September 13th, 2012

liz

How important are role models, anyway?

I've seen The Trouble with Barbie Science linked and discussed in several places lately. To briefly summarize, the article talks about research showing that presenting "glamorous" female scientists to girls as potential role models actually decreases their interest in pursuing science and technology careers.

The article has prompted a lot of interesting discussion about what makes a good role model, but the more I think about it, the more I wonder if we're just putting too much emphasis on the idea of role models. How crucial is having a role model to your choice of career?

Trying to analyze where my own interest in science and technology came from is tricky. The most obvious thing that occurs to me is that math and chemistry and computers were fun, but let's presume just for the sake of argument that both boys and girls have the same intrinsic capacities to find science and technology fun.

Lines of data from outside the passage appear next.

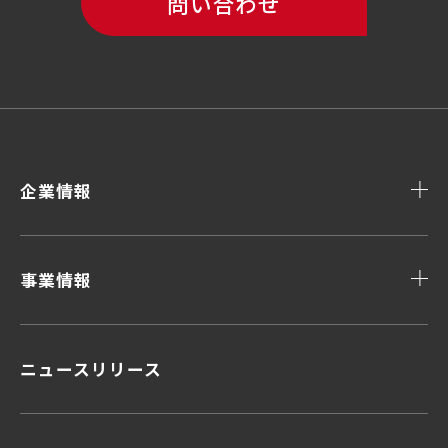
問い合わせ
企業情報
事業情報
ニュースリリース
顧客データ＆インサイト
顧客体験デザイン
顧客接点マネジメント
企画力・クリエイティビティ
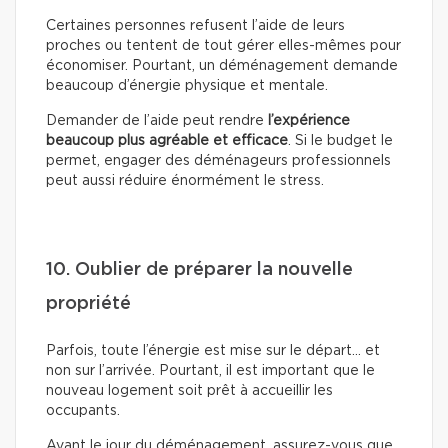
Certaines personnes refusent l’aide de leurs
proches ou tentent de tout gérer elles-mêmes pour
économiser. Pourtant, un déménagement demande
beaucoup d’énergie physique et mentale.
Demander de l’aide peut rendre
l’expérience
beaucoup plus agréable et efficace
. Si le budget le
permet, engager des déménageurs professionnels
peut aussi réduire énormément le stress.
10. Oublier de préparer la nouvelle
propriété
Parfois, toute l’énergie est mise sur le départ… et
non sur l’arrivée. Pourtant, il est important que le
nouveau logement soit prêt à accueillir les
occupants.
Avant le jour du déménagement, assurez-vous que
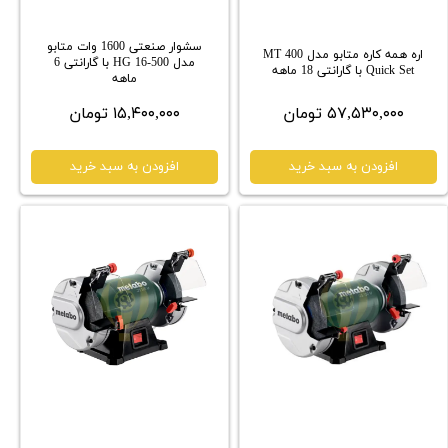
سشوار صنعتی 1600 وات متابو
اره همه کاره متابو مدل MT 400
مدل HG 16-500 با گارانتی 6
Quick Set با گارانتی 18 ماهه
ماهه
۵۷,۵۳۰,۰۰۰ تومان
۱۵,۴۰۰,۰۰۰ تومان
افزودن به سبد خرید
افزودن به سبد خرید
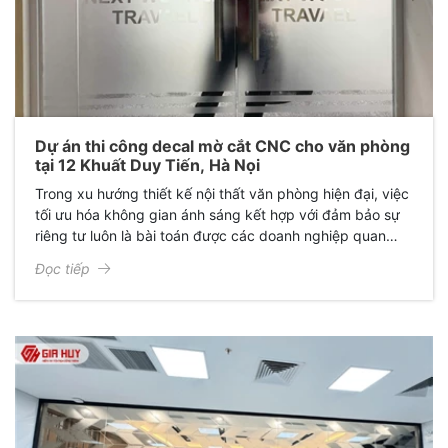
Dự án thi công decal mờ cắt CNC cho văn phòng
tại 12 Khuất Duy Tiến, Hà Nọi
Trong xu hướng thiết kế nội thất văn phòng hiện đại, việc
tối ưu hóa không gian ánh sáng kết hợp với đảm bảo sự
riêng tư luôn là bài toán được các doanh nghiệp quan
tâm. Mới đây, Giấy Dán Kính Gia Huy đã hoàn thành xuất
Đọc tiếp
sắc dự án thi công decal mờ cắt CNC cho văn phòng anh
Tuấn Anh tại Hà Nội, mang lại một diện mạo hoàn toàn
mới: Sang trọng, chuyên nghiệp và đầy cảm hứng.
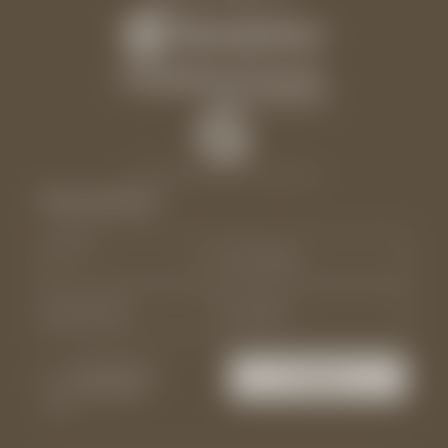
Instagram
|
Facebook
Newsletter
Anrede
Vorname
Nachname*
E-Mail*
Einwilligung
Anfragen
Marketing*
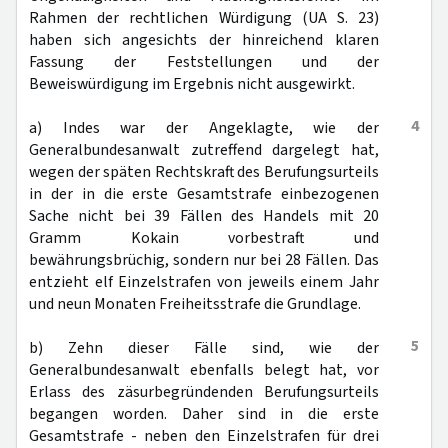
Rahmen der rechtlichen Würdigung (UA S. 23)
haben sich angesichts der hinreichend klaren
Fassung der Feststellungen und der
Beweiswürdigung im Ergebnis nicht ausgewirkt.
4
a) Indes war der Angeklagte, wie der
Generalbundesanwalt zutreffend dargelegt hat,
wegen der späten Rechtskraft des Berufungsurteils
in der in die erste Gesamtstrafe einbezogenen
Sache nicht bei 39 Fällen des Handels mit 20
Gramm Kokain vorbestraft und
bewährungsbrüchig, sondern nur bei 28 Fällen. Das
entzieht elf Einzelstrafen von jeweils einem Jahr
und neun Monaten Freiheitsstrafe die Grundlage.
5
b) Zehn dieser Fälle sind, wie der
Generalbundesanwalt ebenfalls belegt hat, vor
Erlass des zäsurbegründenden Berufungsurteils
begangen worden. Daher sind in die erste
Gesamtstrafe - neben den Einzelstrafen für drei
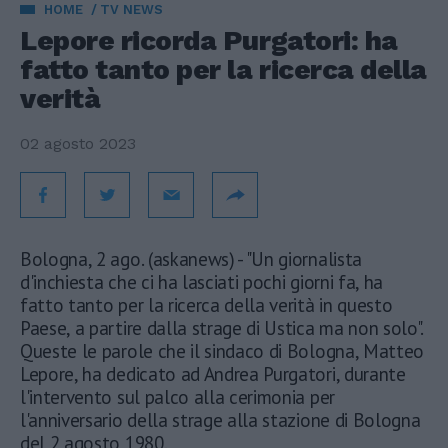
HOME
TV NEWS
Lepore ricorda Purgatori: ha
fatto tanto per la ricerca della
verità
02 agosto 2023
Bologna, 2 ago. (askanews) - "Un giornalista
d'inchiesta che ci ha lasciati pochi giorni fa, ha
fatto tanto per la ricerca della verità in questo
Paese, a partire dalla strage di Ustica ma non solo".
Queste le parole che il sindaco di Bologna, Matteo
Lepore, ha dedicato ad Andrea Purgatori, durante
l'intervento sul palco alla cerimonia per
l'anniversario della strage alla stazione di Bologna
del 2 agosto 1980.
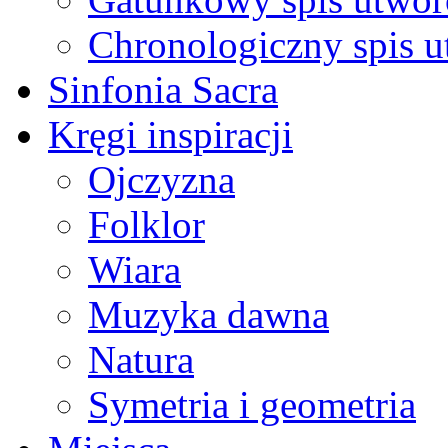
Chronologiczny spis 
Sinfonia Sacra
Kręgi inspiracji
Ojczyzna
Folklor
Wiara
Muzyka dawna
Natura
Symetria i geometria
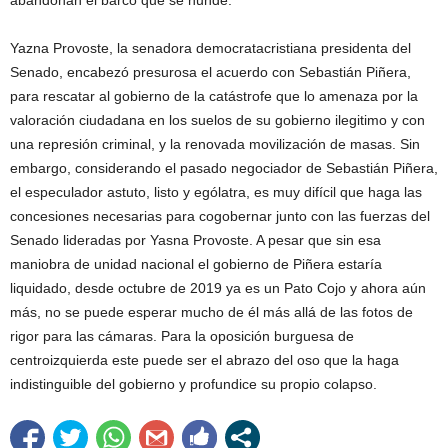
Yazna Provoste, la senadora democratacristiana presidenta del
Senado, encabezó presurosa el acuerdo con Sebastián Piñera,
para rescatar al gobierno de la catástrofe que lo amenaza por la
valoración ciudadana en los suelos de su gobierno ilegitimo y con
una represión criminal, y la renovada movilización de masas. Sin
embargo, considerando el pasado negociador de Sebastián Piñera,
el especulador astuto, listo y ególatra, es muy difícil que haga las
concesiones necesarias para cogobernar junto con las fuerzas del
Senado lideradas por Yasna Provoste. A pesar que sin esa
maniobra de unidad nacional el gobierno de Piñera estaría
liquidado, desde octubre de 2019 ya es un Pato Cojo y ahora aún
más, no se puede esperar mucho de él más allá de las fotos de
rigor para las cámaras. Para la oposición burguesa de
centroizquierda este puede ser el abrazo del oso que la haga
indistinguible del gobierno y profundice su propio colapso.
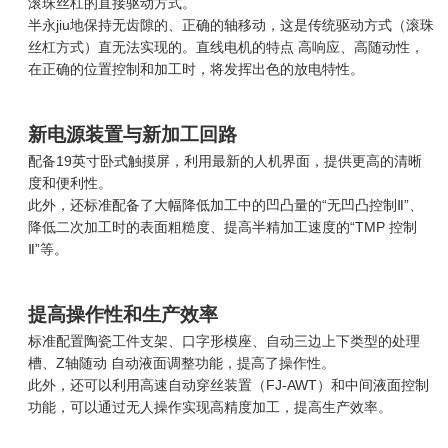
滚珠丝杠的直接驱动方式。
半永jiu地保持无齿隙的、正确的轴移动，这是传统驱动方式（滚珠
丝杠方式）直无法实现的。直线电机的特点 高响应、高随动性，
在正确的位置控制和加工时，将发挥出色的放电特性。
新电源装置与新加工回路
配备19英寸卧式触摸屏，利用最新的人机界面，提供更高的清晰
度和便利性。
此外，还标准配备了大幅降低加工中的凹凸量的“无凹凸控制Ⅱ”、
降低二次加工时的表面粗糙度、提高半精加工速度的“TMP 控制
Ⅱ”等。
提高操作性和生产效率
标准配置陶瓷工件支架、口字形模座、自动三边上下类型的处理
槽、Z轴随动 自动液面调整功能，提高了操作性。
此外，还可以利用高速自动穿丝装置（FJ-AWT）和中间液面控制
功能，可以通过无人操作实现高精度加工，提高生产效率。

The next most obvious thing is parental encouragement. Not only did my parents tell me that science, math, and computers were great things to study, but they also gave me very free reign to pursue those interests. (And I'm sure there must have been times when they'd have wished they didn't have a daughter who was constantly on the computer, or collecting samples to stick under the microscope, or soldering bits of wire together in the garage.)

Next up would probably be mentoring - specific people who took notice of my interest in science and technology and provided guidance and support. I owe a lot to my high school science teachers in this regard, and I owe a tremendous amount to C. David Stout at the Scripps Research Institute, for whom I worked as a scientific intern straight out of high school and during summers through my college years. (In some ways, Dave spoiled me - I never found a scientific lab that was as much fun to work in after that.)

Role models were probably next in importance, although the role models who were most important to me were mostly other women that I worked with, not so much women scientists or technologists who were portrayed in the media. (Though, I do remember the distinct pang I felt when I finally realized that no matter what I did, I'd never grow up to be Liz Shaw. I think I was 27 at the time. Childhood dreams die hard.) Many of my role models were also mentors.

I'm sure that if we want lots of girls to go into science and technology, we need to create a culture where it's normal for girls to go into science and technology. And having lots of images of female scientists and technologists helps with that. But I wonder if we focus too much on providing "role model" imagery because it's easier to make a three-minute commercial proclaiming that science is a girl thing than it is to make sure that girls who are interested in science have real tangible support and opportunities.

Anyway, I'd be interested to hear what other people think. I'm generalizing wildly here from my own perception of my own experience, which might not be at all representative. Do you think role models were important to you in choosing your career (be it science-y or not)?